Mortgage app volume declines, but jobs data provides silver lining



The Mortgage Bankers Association (MBA) says the pace of mortgage applications have slowed for a fourth consecutive time during the week ended September 2. The seasonally adjusted MBA Market Composite Index, a measure of application volume, fell 0.8% heading into the Labor Day long weekend. On an unadjusted basis, the index was down 2% from the previous week.

The refinancing index fell by another 1%, putting it down 83% from the same week in 2021. The refinance share of mortgage activity fell to 30.7% of total applications, from 30.3% the previous week.
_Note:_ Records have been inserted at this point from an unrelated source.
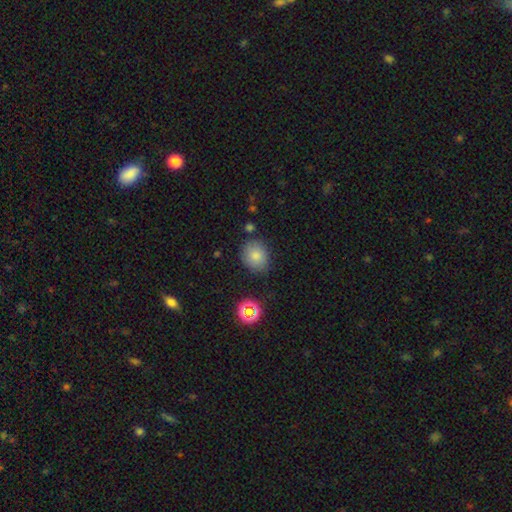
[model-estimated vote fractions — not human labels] The model was most divided on "how rounded": round: 70%, in between: 29%, cigar-shaped: 1%. More confident: smooth or featured — smooth (81%); merging — none (81%).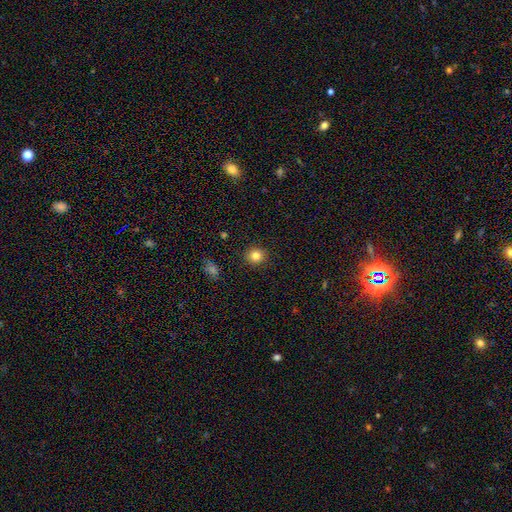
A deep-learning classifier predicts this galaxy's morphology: type=smooth (83%); roundness=round (88%); merging=none (91%).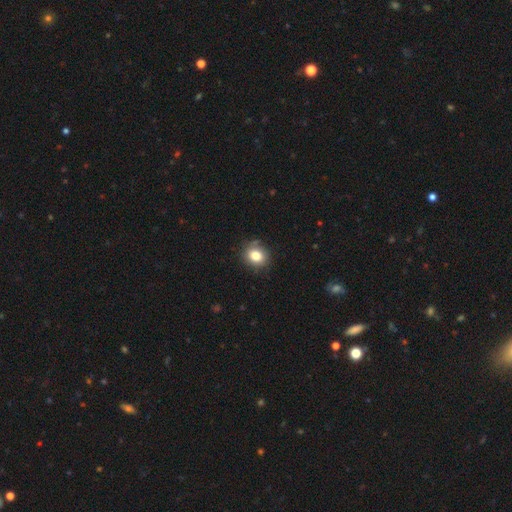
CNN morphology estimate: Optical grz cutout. It shows a smooth galaxy with no disk features (82%) that is round (65%). Merging: none (79%).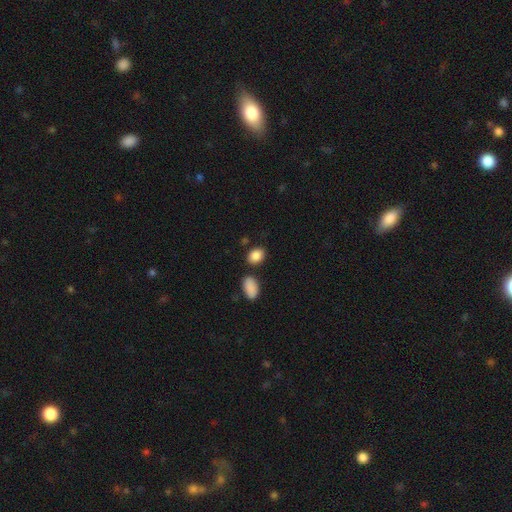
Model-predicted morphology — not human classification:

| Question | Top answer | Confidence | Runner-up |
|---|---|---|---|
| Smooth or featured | smooth | 88% | star or artifact (8%) |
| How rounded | in between | 75% | round (24%) |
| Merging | none | 77% | minor disturbance (12%) |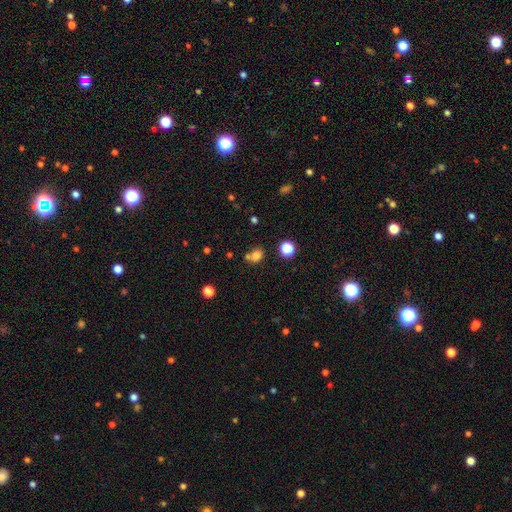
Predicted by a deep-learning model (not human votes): A smooth galaxy with no disk features (77%) that is round (58%). Merging: none (54%).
At this point last year, refinancing accounted for 66.8% of the total application volume.

The buy index decreased by 1% on a seasonally adjusted basis and 3% before adjustment compared to the previous week. It was 23% less than the same week in 2021.
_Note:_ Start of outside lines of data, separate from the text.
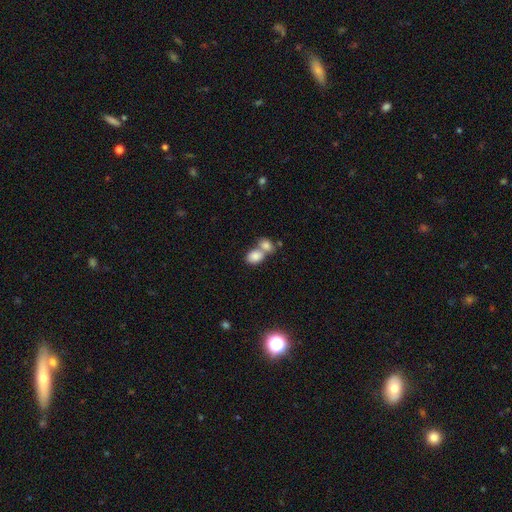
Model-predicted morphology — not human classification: smooth 82%, featured or disk 10%, star or artifact 8%. Down the decision tree: how rounded — in between (71%); merging — merger (63%).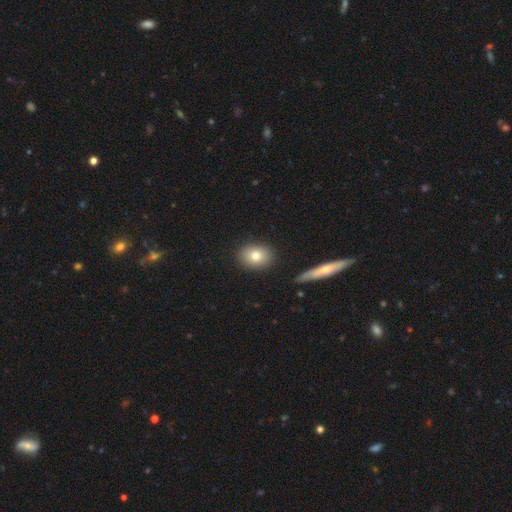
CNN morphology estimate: smooth 78%, featured or disk 13%, star or artifact 9%. Down the decision tree: how rounded — in between (54%); merging — none (87%).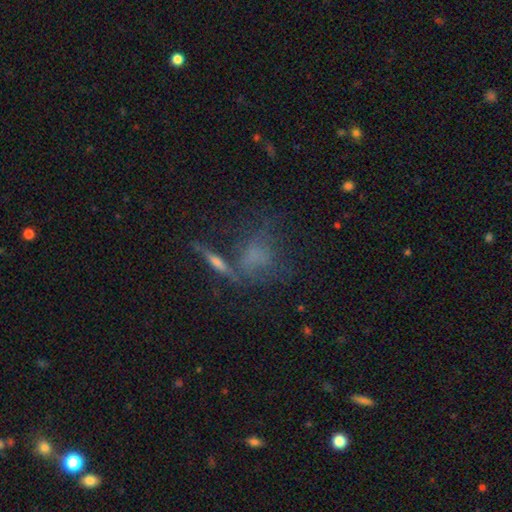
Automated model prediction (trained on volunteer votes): Smooth or featured? smooth (42%)
Merging? none (46%)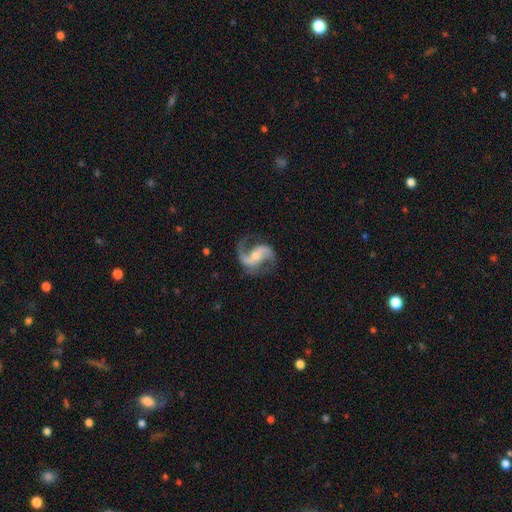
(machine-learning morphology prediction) Smooth or featured? featured or disk (89%)
Edge-on disk? no (98%)
Bar? weak (42%)
Spiral arms? yes (97%)
Spiral winding? loose (49%)
Spiral arm count? 2 (89%)
Bulge size? moderate (53%)
Merging? none (71%)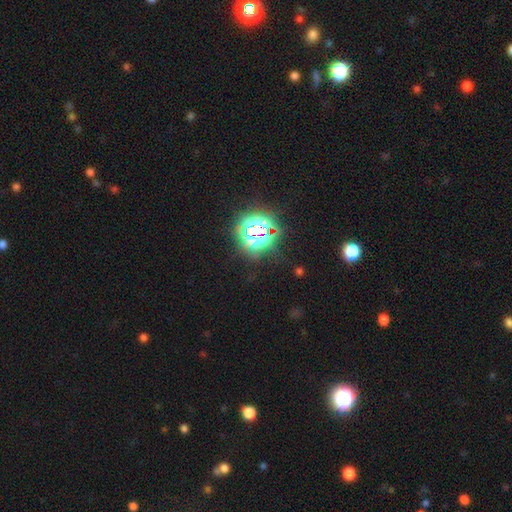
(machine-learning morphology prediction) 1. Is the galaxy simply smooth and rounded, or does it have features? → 83% star or artifact, 11% smooth, 6% featured or disk.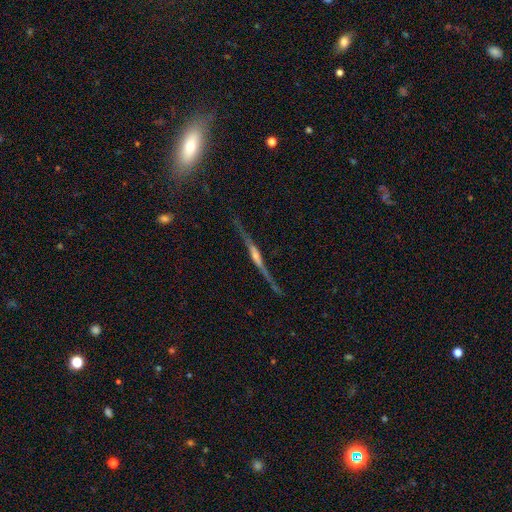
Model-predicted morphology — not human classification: Smooth or featured? featured or disk (80%)
Edge-on disk? yes (94%)
Edge-on bulge? rounded (57%)
Merging? none (74%)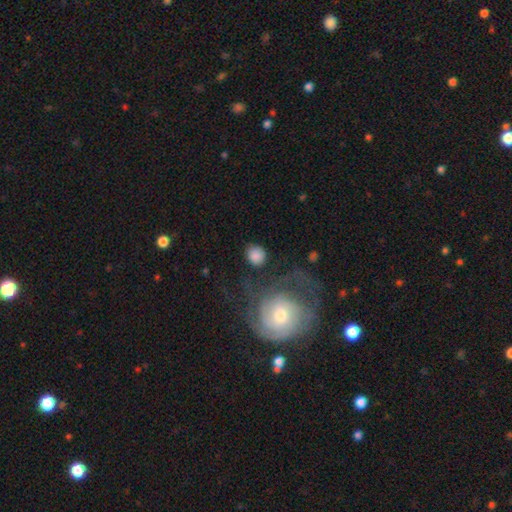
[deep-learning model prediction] A smooth galaxy with no disk features (82%) that is round (85%).

Vote fractions:
- Smooth or featured? smooth: 82% / featured or disk: 10% / star or artifact: 8%
- How rounded? round: 85% / in between: 14% / cigar-shaped: 1%
- Merging? none: 75% / minor disturbance: 12% / major disturbance: 8% / merger: 5%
“Mortgage rates have risen over the past week as markets continued to reassess the outlook for the economy and the trajectory of monetary policy, with expectations that short-term rates will move and stay higher for longer. “said Mike Fratantoni, MBA Senior Vice President and Chief Economist. “With the 30-year fixed rate hitting its highest level since mid-June, the volumes of purchase and refinance loan applications have fallen. Recent economic data will likely prevent any significant decline in short-term mortgage rates, but the strong labor market depicted in the August data should support housing demand. There is no sign of a rebound in purchase requests yet, but the robust labor market and an increase in housing inventories should lead to an eventual increase in buying activity.”

Highlights from the weekly MBA Mortgage Application Survey:

  • FHA’s share of total claims increased from 13.0% to 13.3%, while VA’s share increased from 11.1 to 10.8%. The USDA share was unchanged from the previous week at 0.6%.
  • The average loan price increased from $368,900 to $367,600 while the purchase loan amount increased from $409,100 to $411,300.
  • The average contractual interest rate for 30-year conforming Fixed Rate Mortgage (FRM) loans increased from 5.80% to 5.94%, with points rising from 0.71 to 0.79.
  • The 30-year jumbo FRM loan had an average rate of 5.46% with 0.40 points. The previous week, the rate was 5.32% with 0.48 points.
  • The FHA-backed 30-year FRM rate rose 4 basis points to 5.61%. Points averaged 1.06, down from 1.09.
  • There was a jump of 13 basis points in the 15-year FRM rate with points averaging 0.86.
  • The share of adjustable rate mortgage (ARM) activity remained unchanged at 8.5% of total applications, while the average 5/1 ARM rate fell from 4.78% to 4.81% . Points averaged 0.88, down from 0.61 a week earlier.